__Text provided__.
[Start of Attachment]

This Latest Claims Data Makes Hopes of the Market Growing Fertile! Here's What You Need to Know


The number of Americans filing new jobless claims remained unchanged last week as the labor market continued to gradually slow.

Initial claims for state jobless benefits were at a seasonally adjusted 217,000 for the week ending March 2, the Labor Department reported on Thursday. Economists polled by Reuters had forecast claims unchanged at 215,000 in the latest week.

The labor market is easing, with 1.45 job vacancies for every unemployed person in January, government data showed on Wednesday. This ratio has dropped from 1.82 a year ago, but is still well above the average of 1.2 in the year before the COVID-19 pandemic.

The Federal Reserve's Beige Book report on Wednesday said "labor market tightening is easing," in February but noted "difficulties persist in finding workers for skilled positions." Fed Chairman Jerome Powell told lawmakers on Wednesday that the US central bank expects "inflation will come down, the economy will continue to grow," but declined to commit to any timetable for interest rate cuts.

Since March 2022, the Fed has increased its policy rate by 525 basis points to the current range of 5.25%-5.50%.

Claims remain at near-record lows, despite high-profile layoffs at the start of the year. Employers are generally reluctant to let go of their workers after experiencing difficulties in finding labor during and after the pandemic.

A separate report from global placement firm Challenger, Gray & Christmas on Thursday showed layoffs announced by US-based companies rose just 3% to 84,638 in February.

According to a Reuters poll of economists, nonfarm payrolls likely rose by 200,000 jobs last month. The economy added 353,000 jobs in January.

The unemployment rate is expected to be unchanged at 3.7% and annual wage growth slowed to 4.4% from 4.5% in January.

[End of Attachment]

__Work task A__.
List every organization named in the jobless claims article.
__Work task B__.
According to the jobless claims article, what is the Fed's current policy rate range?
__Work task C__.
Write out the part of the jobless claims article that begins at the words "The labor market is" and stops after "interest rate cuts.".

__Listed records__.
[Start of Attachment]

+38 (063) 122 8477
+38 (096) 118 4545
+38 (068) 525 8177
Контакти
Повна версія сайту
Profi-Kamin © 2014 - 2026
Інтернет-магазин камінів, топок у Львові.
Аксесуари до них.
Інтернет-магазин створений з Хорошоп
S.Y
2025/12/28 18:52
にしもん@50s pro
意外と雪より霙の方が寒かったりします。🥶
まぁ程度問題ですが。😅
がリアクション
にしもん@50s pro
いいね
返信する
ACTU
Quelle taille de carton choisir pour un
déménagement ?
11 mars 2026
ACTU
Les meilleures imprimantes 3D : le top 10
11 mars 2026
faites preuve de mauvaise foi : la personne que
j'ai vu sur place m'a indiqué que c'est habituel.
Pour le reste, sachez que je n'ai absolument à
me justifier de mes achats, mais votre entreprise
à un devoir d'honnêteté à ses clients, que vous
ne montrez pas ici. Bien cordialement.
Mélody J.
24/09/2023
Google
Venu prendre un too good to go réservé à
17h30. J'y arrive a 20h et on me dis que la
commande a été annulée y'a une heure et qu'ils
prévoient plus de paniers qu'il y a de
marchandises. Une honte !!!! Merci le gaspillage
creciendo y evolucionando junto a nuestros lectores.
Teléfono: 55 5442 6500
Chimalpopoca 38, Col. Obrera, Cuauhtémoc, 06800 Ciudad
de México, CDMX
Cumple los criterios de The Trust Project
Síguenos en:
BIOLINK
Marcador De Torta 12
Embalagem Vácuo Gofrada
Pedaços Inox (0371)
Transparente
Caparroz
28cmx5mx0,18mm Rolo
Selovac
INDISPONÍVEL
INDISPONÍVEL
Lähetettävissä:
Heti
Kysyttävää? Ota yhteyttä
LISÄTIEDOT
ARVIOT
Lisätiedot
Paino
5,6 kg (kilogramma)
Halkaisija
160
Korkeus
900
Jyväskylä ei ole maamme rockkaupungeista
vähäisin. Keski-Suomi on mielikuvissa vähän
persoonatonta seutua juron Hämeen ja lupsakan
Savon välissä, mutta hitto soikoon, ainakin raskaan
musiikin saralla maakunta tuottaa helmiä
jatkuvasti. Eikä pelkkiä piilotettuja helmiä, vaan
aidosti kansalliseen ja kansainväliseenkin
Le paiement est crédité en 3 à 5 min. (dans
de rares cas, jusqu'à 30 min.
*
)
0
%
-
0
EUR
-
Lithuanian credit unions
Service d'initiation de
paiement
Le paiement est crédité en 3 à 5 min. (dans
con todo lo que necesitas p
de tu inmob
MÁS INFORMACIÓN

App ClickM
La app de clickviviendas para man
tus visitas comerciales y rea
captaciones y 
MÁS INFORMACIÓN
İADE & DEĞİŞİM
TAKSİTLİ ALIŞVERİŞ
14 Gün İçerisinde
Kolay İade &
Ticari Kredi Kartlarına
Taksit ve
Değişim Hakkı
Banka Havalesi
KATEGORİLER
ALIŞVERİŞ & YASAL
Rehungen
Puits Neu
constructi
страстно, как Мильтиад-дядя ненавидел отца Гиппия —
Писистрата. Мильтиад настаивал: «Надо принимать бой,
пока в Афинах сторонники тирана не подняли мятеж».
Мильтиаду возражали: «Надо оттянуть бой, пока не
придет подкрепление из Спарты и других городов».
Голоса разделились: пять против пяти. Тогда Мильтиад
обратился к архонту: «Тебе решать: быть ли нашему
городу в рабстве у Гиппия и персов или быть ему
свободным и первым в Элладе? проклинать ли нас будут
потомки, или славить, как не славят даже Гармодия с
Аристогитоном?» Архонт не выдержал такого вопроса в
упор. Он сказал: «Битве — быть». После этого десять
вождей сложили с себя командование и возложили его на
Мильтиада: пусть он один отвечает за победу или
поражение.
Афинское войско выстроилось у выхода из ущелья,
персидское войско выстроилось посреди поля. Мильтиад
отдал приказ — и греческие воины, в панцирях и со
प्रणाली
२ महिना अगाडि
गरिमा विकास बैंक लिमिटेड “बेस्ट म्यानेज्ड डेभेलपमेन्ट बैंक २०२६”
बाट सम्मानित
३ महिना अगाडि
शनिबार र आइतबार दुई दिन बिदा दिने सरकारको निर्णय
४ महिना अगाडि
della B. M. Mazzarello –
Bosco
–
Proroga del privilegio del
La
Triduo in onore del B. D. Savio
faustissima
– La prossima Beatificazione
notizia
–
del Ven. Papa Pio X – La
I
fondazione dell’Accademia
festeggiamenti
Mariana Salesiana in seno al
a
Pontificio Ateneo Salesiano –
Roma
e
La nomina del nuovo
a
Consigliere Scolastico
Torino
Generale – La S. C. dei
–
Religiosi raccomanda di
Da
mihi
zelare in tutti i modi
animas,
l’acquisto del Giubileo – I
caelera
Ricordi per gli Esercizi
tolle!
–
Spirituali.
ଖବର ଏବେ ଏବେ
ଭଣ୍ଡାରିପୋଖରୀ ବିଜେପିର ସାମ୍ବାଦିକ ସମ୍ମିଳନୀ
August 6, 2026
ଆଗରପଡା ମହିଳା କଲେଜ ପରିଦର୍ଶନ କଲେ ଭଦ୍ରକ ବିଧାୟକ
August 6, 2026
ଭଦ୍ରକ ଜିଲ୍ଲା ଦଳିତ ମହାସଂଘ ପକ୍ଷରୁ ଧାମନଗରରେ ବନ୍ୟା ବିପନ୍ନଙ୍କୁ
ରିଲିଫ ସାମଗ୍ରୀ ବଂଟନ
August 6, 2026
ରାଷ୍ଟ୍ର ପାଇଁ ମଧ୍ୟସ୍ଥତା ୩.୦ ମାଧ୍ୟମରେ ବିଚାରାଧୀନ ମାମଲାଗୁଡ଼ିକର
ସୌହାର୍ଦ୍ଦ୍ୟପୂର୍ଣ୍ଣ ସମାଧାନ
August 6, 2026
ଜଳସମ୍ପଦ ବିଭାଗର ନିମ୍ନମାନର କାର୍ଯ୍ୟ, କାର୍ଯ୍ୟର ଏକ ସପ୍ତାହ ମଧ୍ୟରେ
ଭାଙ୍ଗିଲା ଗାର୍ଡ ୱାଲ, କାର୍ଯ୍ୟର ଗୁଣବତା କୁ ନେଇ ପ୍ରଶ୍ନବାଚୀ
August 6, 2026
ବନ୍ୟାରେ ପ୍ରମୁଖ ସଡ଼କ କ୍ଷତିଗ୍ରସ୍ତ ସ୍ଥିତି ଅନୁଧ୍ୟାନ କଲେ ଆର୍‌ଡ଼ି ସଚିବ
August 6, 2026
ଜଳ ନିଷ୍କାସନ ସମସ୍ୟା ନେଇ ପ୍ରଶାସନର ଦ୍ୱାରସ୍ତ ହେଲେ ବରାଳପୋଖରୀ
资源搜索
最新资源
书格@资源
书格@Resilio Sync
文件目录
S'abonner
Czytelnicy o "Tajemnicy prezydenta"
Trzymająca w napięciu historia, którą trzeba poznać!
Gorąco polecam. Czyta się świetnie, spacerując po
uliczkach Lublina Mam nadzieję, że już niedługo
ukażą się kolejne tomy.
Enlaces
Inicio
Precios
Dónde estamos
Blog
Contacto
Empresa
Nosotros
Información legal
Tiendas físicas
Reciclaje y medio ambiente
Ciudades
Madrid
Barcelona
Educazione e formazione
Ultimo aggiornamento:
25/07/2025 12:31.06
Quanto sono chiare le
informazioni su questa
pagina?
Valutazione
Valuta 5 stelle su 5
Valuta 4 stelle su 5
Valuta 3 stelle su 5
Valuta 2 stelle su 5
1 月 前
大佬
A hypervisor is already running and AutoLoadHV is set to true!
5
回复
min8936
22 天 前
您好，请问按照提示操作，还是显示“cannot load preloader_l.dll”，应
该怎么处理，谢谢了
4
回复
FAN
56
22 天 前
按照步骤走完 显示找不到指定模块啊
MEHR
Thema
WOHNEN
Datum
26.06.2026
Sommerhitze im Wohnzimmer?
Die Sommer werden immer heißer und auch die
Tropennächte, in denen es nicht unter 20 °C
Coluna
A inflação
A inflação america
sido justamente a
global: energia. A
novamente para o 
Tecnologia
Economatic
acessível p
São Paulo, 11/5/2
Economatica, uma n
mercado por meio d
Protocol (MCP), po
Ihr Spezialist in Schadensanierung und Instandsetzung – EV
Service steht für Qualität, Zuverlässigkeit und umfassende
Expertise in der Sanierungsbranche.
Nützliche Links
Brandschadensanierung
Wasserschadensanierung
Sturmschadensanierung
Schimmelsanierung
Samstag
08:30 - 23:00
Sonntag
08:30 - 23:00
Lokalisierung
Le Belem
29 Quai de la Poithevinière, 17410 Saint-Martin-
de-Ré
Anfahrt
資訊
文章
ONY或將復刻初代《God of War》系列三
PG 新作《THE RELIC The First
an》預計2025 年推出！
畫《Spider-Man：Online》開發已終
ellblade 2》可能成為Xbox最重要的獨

[End of Attachment]

__Written solution A__.
Labor Department
Reuters
Federal Reserve
Challenger, Gray & Christmas

__Written solution B__.
5.25%-5.50%

__Written solution C__.
The labor market is easing, with 1.45 job vacancies for every unemployed person in January, government data showed on Wednesday. This ratio has dropped from 1.82 a year ago, but is still well above the average of 1.2 in the year before the COVID-19 pandemic.

The Federal Reserve's Beige Book report on Wednesday said "labor market tightening is easing," in February but noted "difficulties persist in finding workers for skilled positions." Fed Chairman Jerome Powell told lawmakers on Wednesday that the US central bank expects "inflation will come down, the economy will continue to grow," but declined to commit to any timetable for interest rate cuts.